- WORK REQUIRED -
Copy every line of the data that includes the string "right".

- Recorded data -

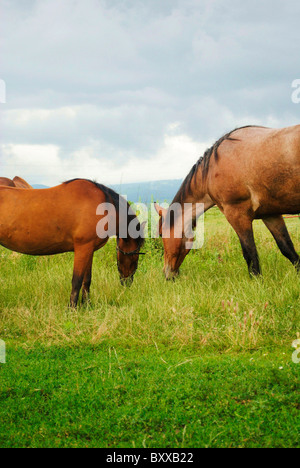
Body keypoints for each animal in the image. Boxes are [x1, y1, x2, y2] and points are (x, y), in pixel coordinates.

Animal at [0, 179, 146, 308]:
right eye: (135, 256)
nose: (127, 283)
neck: (104, 206)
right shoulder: (83, 248)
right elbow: (77, 280)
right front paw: (72, 308)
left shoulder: (89, 250)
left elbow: (87, 280)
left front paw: (87, 305)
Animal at [155, 123, 300, 278]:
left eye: (161, 234)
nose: (166, 272)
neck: (210, 171)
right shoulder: (271, 215)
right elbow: (288, 249)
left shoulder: (237, 216)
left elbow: (250, 255)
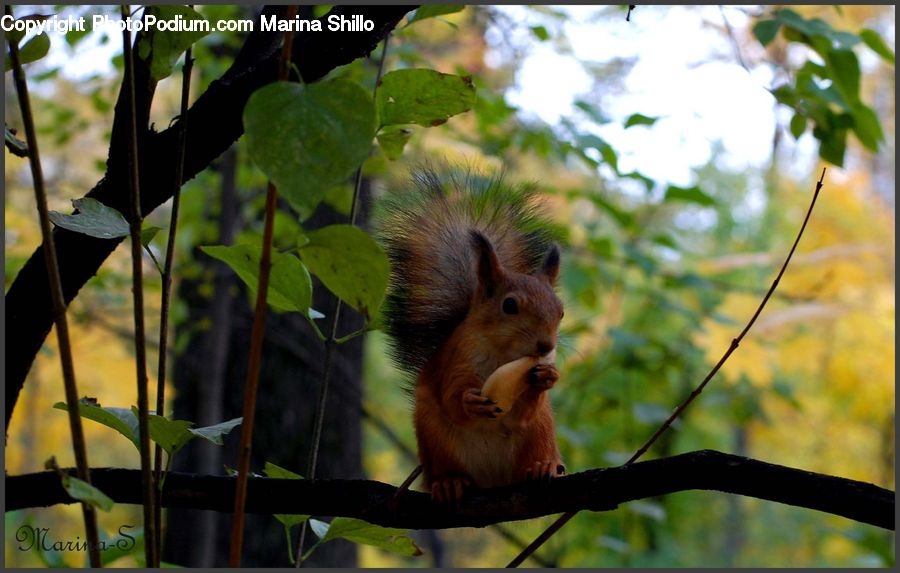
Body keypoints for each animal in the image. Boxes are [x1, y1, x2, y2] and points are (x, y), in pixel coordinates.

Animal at [375, 168, 566, 502]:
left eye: (561, 311)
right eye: (509, 305)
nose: (546, 346)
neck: (505, 355)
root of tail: (493, 482)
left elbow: (520, 416)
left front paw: (547, 377)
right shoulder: (457, 360)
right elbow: (453, 398)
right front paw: (469, 402)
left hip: (540, 433)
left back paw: (542, 466)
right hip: (435, 440)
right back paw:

- OUTPUT OF THE TASK -
right eye: (135, 256)
right shoulder: (83, 248)
right elbow: (77, 280)
right front paw: (72, 308)
right shoulder: (271, 215)
right elbow: (288, 249)
right eye: (509, 305)
right shoulder: (457, 360)
right elbow: (453, 398)
right front paw: (469, 402)
right hip: (435, 440)
right back paw:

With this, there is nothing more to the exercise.